**Action item A**. Translate this sentence from the report on the La Penca bombing into Spanish: "The attack had long been thought to be a U.S. Central Intelligence Agency operation."
**Action item B**. From the report on the La Penca bombing, copy word for word the part from "The attack had" to "Dec. 18, 2009).".

**Quoted passage**.
-- Opening Marker --

Former Sandinista guerrilla leader Edén Pastora, known as “Comandante Cero,” said on Monday he would file charges of “terrorism” against a Swedish journalist he accused of complicity in a 1984 bombing at La Penca, near Nicaragua’s border with Costa Rica. The assassination attempt, which targeted Pastora, killed seven, including Tico Times journalist Linda Frasier and two other reporters, and wounded 22 others. 

“I’ll never forgive [him],” Pastora said, referring to filmmaker and former journalist Peter Torbiörnsson, who Pastora referred to as the “only survivor” among bombing suspects. The attack occurred during a jungle press conference on May 30, 1984 during Nicaragua’s 10-year war that pitted U.S.-backed Contra rebels against the Sandinistas. 

The attack had long been thought to be a U.S. Central Intelligence Agency operation. But doubts about that theory began to emerge in the murky case. Last Friday, a former Nicaraguan Interior Ministry official told the Associated Press that the Sandinista government was behind the plot.

“I can confirm it,” Luis Carrion, a former Sandinista assistant interior minister, told AP this week. 

In 2009, Torbiörnsson, 69, also said Nicaragua’s Sandinista government was behind the bombing: “It was the Sandinistas who did it, I have no doubt at all” (TT, Dec. 18, 2009).

-- Closing Marker --

**Information shown**.
-- Opening Marker --

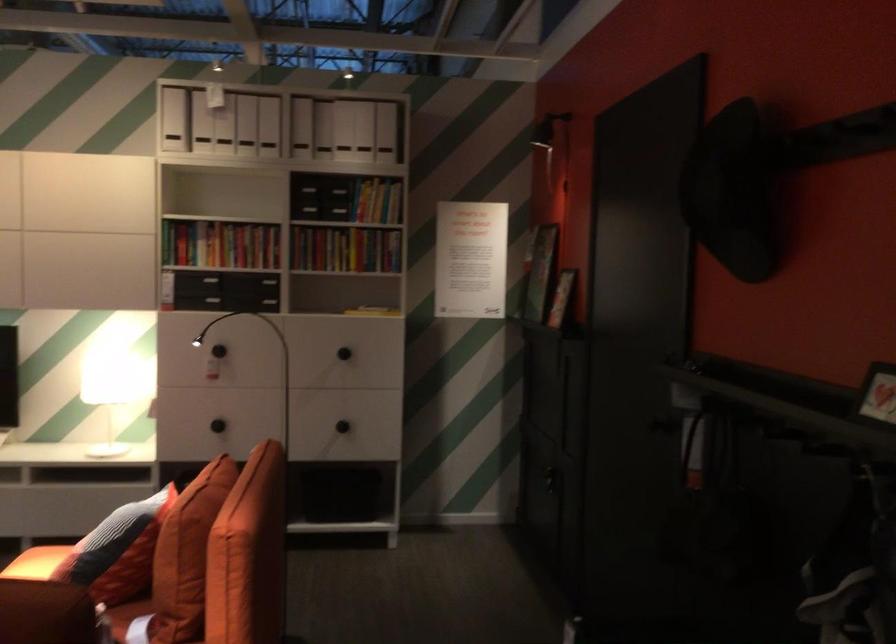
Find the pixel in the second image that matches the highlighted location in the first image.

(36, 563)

-- Closing Marker --

**Written reply A**. Durante mucho tiempo se pensó que el ataque había sido una operación de la Agencia Central de Inteligencia de Estados Unidos.

**Written reply B**.
The attack had long been thought to be a U.S. Central Intelligence Agency operation. But doubts about that theory began to emerge in the murky case. Last Friday, a former Nicaraguan Interior Ministry official told the Associated Press that the Sandinista government was behind the plot.

“I can confirm it,” Luis Carrion, a former Sandinista assistant interior minister, told AP this week. 

In 2009, Torbiörnsson, 69, also said Nicaragua’s Sandinista government was behind the bombing: “It was the Sandinistas who did it, I have no doubt at all” (TT, Dec. 18, 2009).